**Goal:**
According to the passage on Training Needs Analysis, how many phases make up the Training Needs Analysis process?

**Passage provided:**
****

October 4, 2017 | By Asha Pandey


Training Needs Analysis

As the name suggests, Training Needs Analysis (TNA) is the crucial starting point to identify the existing gaps or to meet the need of a new skill acquisition. This process can lead to solutions that include training as well as supporting activities to meet the required mandate.

In this blog, we look at the key reasons for conducting TNA and how to conduct a Training Needs Analysis.

What are the key reasons for conducting a Training Needs Analysis (TNA)?

Here are the key reasons for conducting a TNA:

  • To ensure customer requirements have been met
  • To be able to set appropriate objectives and achieve them
  • To create a benchmark for establishing comparisons
  • To enable people to evaluate and continuously upgrade their own performance levels
  • To highlight quality issues and determine focus areas

What are the Training Needs Analysis (TNA) process steps?

The Training Needs Analysis process comprises four phases.

****

**Data shown:**
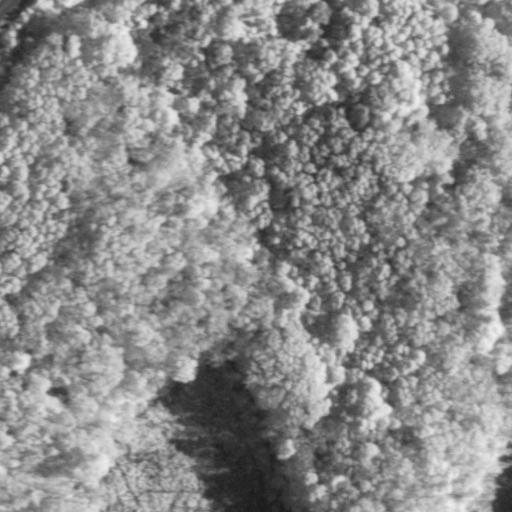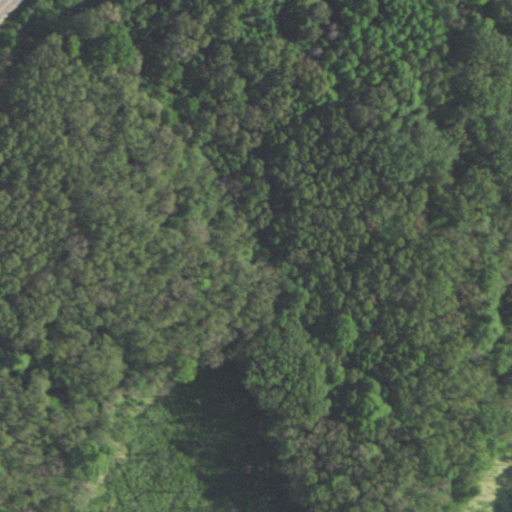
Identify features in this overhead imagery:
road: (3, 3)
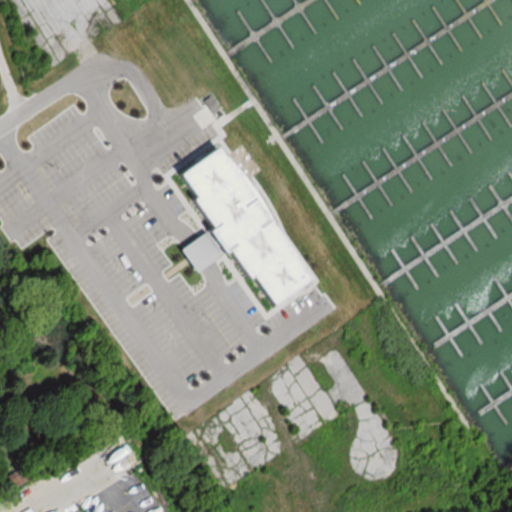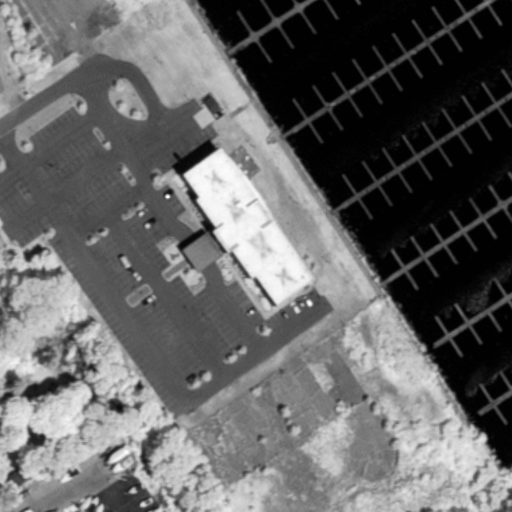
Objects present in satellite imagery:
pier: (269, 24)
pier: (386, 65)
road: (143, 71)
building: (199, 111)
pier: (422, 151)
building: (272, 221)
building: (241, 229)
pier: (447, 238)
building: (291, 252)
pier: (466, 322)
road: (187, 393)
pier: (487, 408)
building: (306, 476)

****

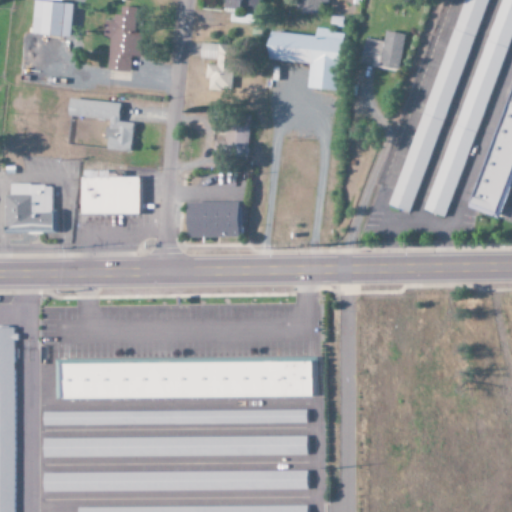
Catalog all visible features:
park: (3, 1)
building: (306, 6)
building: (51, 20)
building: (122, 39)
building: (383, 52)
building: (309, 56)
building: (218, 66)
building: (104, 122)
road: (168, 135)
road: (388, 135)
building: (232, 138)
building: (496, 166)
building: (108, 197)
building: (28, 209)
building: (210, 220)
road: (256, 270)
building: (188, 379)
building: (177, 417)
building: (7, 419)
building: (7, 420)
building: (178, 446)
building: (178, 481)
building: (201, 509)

****

**Correct answer:**
The Training Needs Analysis process has four phases.